Here is the sole plpgsql function that was called when the error
occurred. This function is intended to be called from a shell script in
order to cluster tables in parallel processes. One calls it with
from_perc and to_perc - the % of statements that are run (e.g. 0% to
14%). (This concept may seem a bit silly with only 7 statements, but
this a convention I use for other functions too, such as creating
indexes - there are many indexes.) I call this function from my shell
script such that only one cluster statement is run at a time, for each
of 7 different processes.

Interesting that the leak is actually in the raise. Could this possibly
be related to the exception handling memory leak I read about? When
searching this newsgroup I found a post of yours about this leak, but
decided it probably is not the issue - I believe I read that the memory
leak is local to a transaction.

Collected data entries

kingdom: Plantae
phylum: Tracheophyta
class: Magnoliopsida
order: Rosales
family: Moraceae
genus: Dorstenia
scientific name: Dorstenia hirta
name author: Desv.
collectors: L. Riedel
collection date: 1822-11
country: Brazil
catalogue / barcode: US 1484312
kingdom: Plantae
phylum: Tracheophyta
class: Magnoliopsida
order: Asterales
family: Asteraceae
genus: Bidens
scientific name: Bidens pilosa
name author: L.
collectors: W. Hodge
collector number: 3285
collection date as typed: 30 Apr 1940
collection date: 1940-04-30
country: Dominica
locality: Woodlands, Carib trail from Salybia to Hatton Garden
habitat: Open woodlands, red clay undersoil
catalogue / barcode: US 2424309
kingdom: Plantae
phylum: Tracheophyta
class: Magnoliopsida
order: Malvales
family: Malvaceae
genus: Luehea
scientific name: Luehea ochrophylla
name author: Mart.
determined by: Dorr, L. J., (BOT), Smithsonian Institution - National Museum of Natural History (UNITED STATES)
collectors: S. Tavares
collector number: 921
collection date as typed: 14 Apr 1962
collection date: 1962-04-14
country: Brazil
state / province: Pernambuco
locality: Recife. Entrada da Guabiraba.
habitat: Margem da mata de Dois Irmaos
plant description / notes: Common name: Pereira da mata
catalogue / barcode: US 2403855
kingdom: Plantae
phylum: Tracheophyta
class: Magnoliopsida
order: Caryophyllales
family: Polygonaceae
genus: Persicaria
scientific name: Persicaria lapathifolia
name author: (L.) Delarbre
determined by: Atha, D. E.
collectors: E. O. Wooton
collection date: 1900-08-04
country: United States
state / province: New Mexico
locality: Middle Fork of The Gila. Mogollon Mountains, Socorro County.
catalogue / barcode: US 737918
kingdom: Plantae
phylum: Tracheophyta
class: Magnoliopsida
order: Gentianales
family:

◆ Problem statement
Copy a passage from the forum post about the plpgsql function word for word, beginning at "Interesting that the" and ending after "to a transaction.". Work only from the forum post and not from the listing.

◆ Result for this exercise
Interesting that the leak is actually in the raise. Could this possibly
be related to the exception handling memory leak I read about? When
searching this newsgroup I found a post of yours about this leak, but
decided it probably is not the issue - I believe I read that the memory
leak is local to a transaction.